## Explore the material
A – Turn the entries, from their first line through the line holding "0: (407, 308)", inclusive, into a numbered list with no blank lines, leaving the pictures out.
B – Carry on the interview with Minrose Gwin from the point where it stops.

*** Supplied passage ***

Spotlight Interview with Minrose Gwin

A young woman or girl in a 1950s style white blouse and gray skirt, her hair bobbed but the top of her face hidden, sits on a wooden chair; cover of Minrose Gwin's Beautiful Dreamers

Beautiful Dreamers is just out and causing a stir everywhere people talk about great new fiction. Most recently, Publishers Weekly included it on its prestigious “best new books to read this fall” list. Here at Five Directions Press we’re thrilled to be able to add our own voice to the mix in this Spotlight interview with Beautiful Dreamers’ multi-award-winning author, Minrose Gwin. 

 

Your story takes place in the 1950s and 1960s, when both blacks and gays are being persecuted, especially in the Deep South. What inspired you to write about this time period?

*** End of Supplied passage ***
*** Extracted entries ***

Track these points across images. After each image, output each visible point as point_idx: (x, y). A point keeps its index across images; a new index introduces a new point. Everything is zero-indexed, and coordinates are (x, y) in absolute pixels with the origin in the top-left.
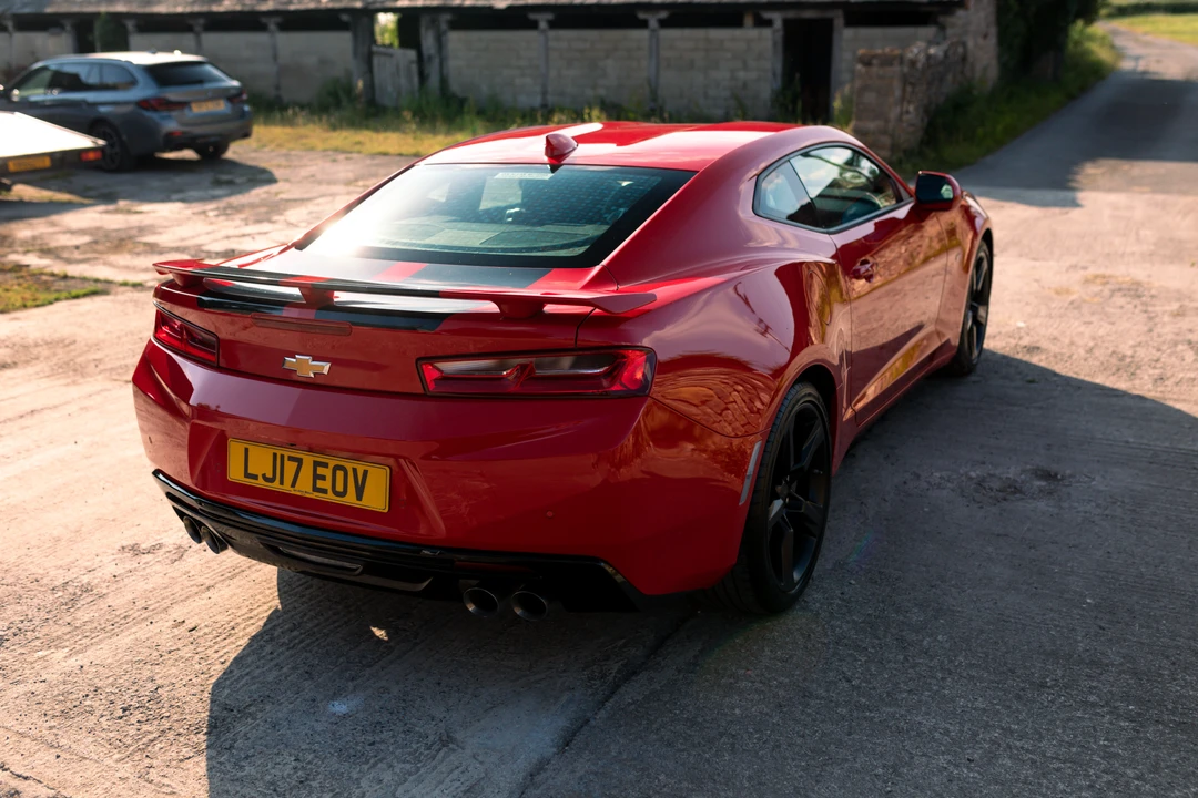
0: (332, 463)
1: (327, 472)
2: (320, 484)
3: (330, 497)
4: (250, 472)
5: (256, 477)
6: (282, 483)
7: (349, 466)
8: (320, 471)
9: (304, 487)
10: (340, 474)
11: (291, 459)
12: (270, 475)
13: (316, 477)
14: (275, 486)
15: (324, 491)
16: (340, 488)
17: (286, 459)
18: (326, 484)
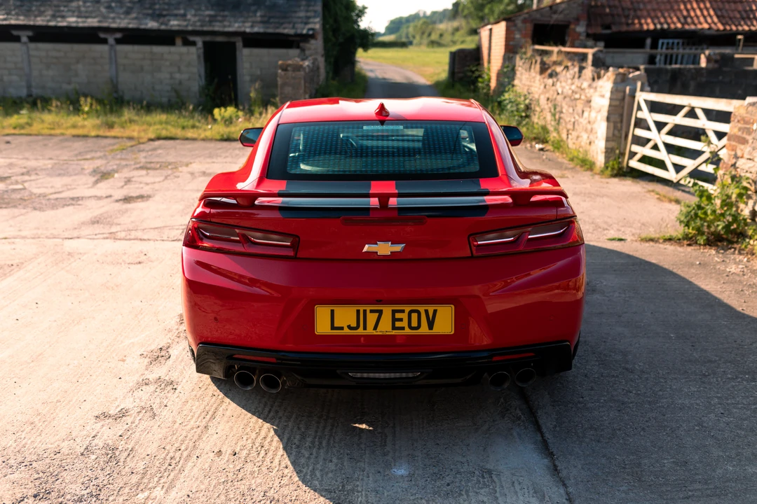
0: (407, 308)
1: (405, 316)
2: (398, 324)
3: (407, 331)
4: (335, 325)
5: (342, 328)
6: (365, 328)
7: (422, 309)
8: (398, 316)
9: (385, 327)
10: (414, 316)
11: (372, 311)
12: (354, 324)
13: (394, 320)
14: (360, 331)
15: (403, 328)
16: (414, 324)
17: (368, 312)
18: (405, 324)
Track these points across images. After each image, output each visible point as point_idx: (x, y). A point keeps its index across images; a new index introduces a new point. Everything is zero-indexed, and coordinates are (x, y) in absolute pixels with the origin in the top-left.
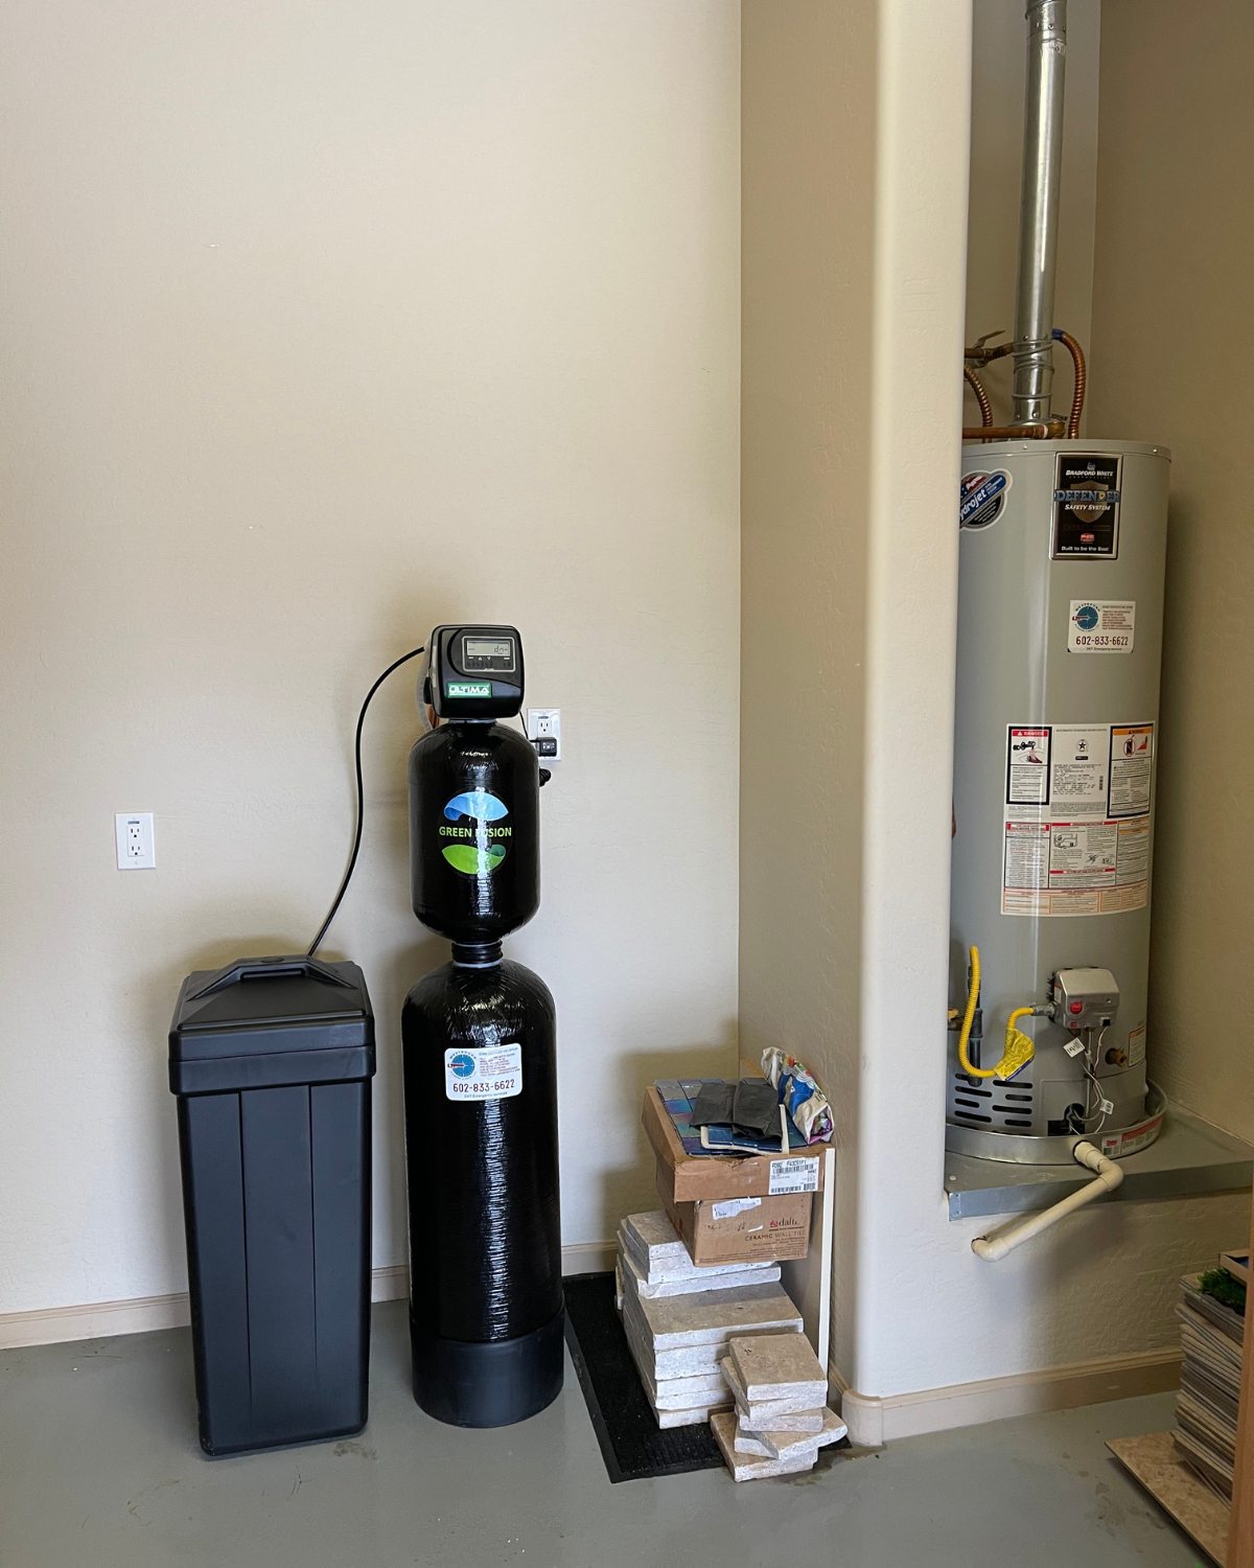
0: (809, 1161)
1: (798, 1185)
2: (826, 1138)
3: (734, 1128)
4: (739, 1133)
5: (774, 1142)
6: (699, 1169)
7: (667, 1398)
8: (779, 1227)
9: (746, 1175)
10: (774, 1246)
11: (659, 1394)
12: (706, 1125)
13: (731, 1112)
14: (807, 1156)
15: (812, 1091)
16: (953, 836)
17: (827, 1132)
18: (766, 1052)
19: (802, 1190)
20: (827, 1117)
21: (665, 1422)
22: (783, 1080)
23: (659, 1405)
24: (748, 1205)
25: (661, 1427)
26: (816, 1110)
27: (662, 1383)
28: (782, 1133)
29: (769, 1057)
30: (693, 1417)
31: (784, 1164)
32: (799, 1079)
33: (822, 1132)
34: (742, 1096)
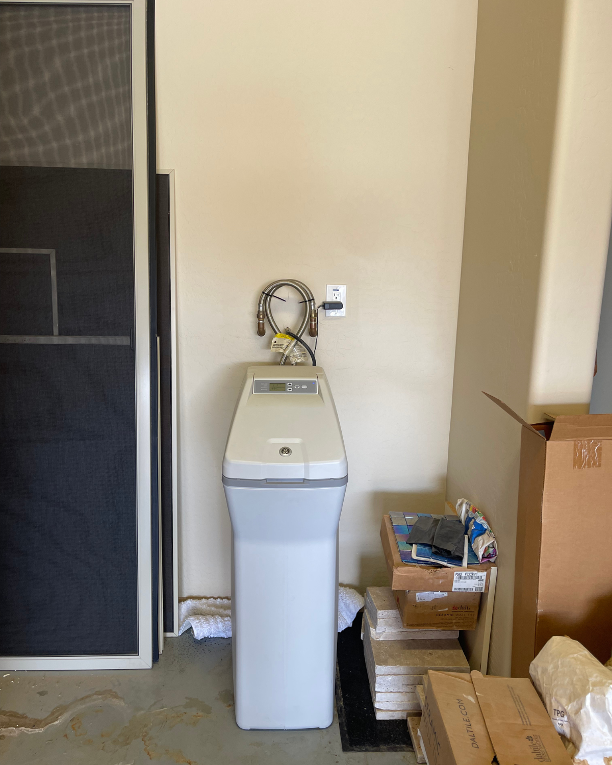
0: (480, 574)
1: (472, 587)
2: (492, 560)
3: (433, 548)
4: (436, 552)
5: (458, 560)
6: (408, 572)
7: (382, 703)
8: (458, 610)
9: (438, 578)
10: (454, 621)
11: (377, 699)
12: (416, 544)
13: (433, 538)
14: (479, 570)
15: (486, 530)
16: (594, 375)
17: (492, 557)
18: (459, 502)
19: (474, 591)
20: (493, 547)
21: (380, 716)
22: (469, 520)
23: (376, 705)
24: (439, 595)
25: (377, 719)
26: (487, 543)
27: (379, 694)
28: (463, 554)
29: (461, 505)
30: (397, 716)
31: (463, 574)
32: (478, 521)
33: (489, 556)
34: (441, 528)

*** End of Extracted entries ***

## Your written answers
A –
1. Track these points across images. After each image, output each visible point as point_idx: (x, y). A point keeps its index across images; a new index introduces a new point. Everything is zero-indexed, and coordinates are (x, y) in absolute pixels with the origin in the top-left.
2. 0: (332, 463)
3. 1: (327, 472)
4. 2: (320, 484)
5. 3: (330, 497)
6. 4: (250, 472)
7. 5: (256, 477)
8. 6: (282, 483)
9. 7: (349, 466)
10. 8: (320, 471)
11. 9: (304, 487)
12. 10: (340, 474)
13. 11: (291, 459)
14. 12: (270, 475)
15. 13: (316, 477)
16. 14: (275, 486)
17. 15: (324, 491)
18. 16: (340, 488)
19. 17: (286, 459)
20. 18: (326, 484)
21. 0: (407, 308)

B –
Thanks so much for these thoughtful questions, Joan, and for the interview. In my home state of Mississippi, the 1950s and 1960s were a period of great change and tragic bloodshed with the painfully slow transition from Jim Crow apartheid to legally mandated integration, which extended well into the sixties, of schools, drinking fountains, public facilities, and businesses. At the midpoint of the fifties, fourteen-year-old Emmett Till was murdered in Money, Mississippi. On June 12, 1963, the first NAACP field secretary for the state, Medgar Evers, was shot in the back in his own driveway as he bent over the trunk of his car unloading “Jim Crow Must Go” T-shirts. It was also the McCarthy period, the red scare which blended into what has come to be known as the “Lavender Scare.” Meanwhile, many women who’d been out in the world doing the work of men during World War II had to return to the domestic sphere when the men came home. It’s a fascinating and heart-wrenching period in the US South, and three of my four novels are set during this time.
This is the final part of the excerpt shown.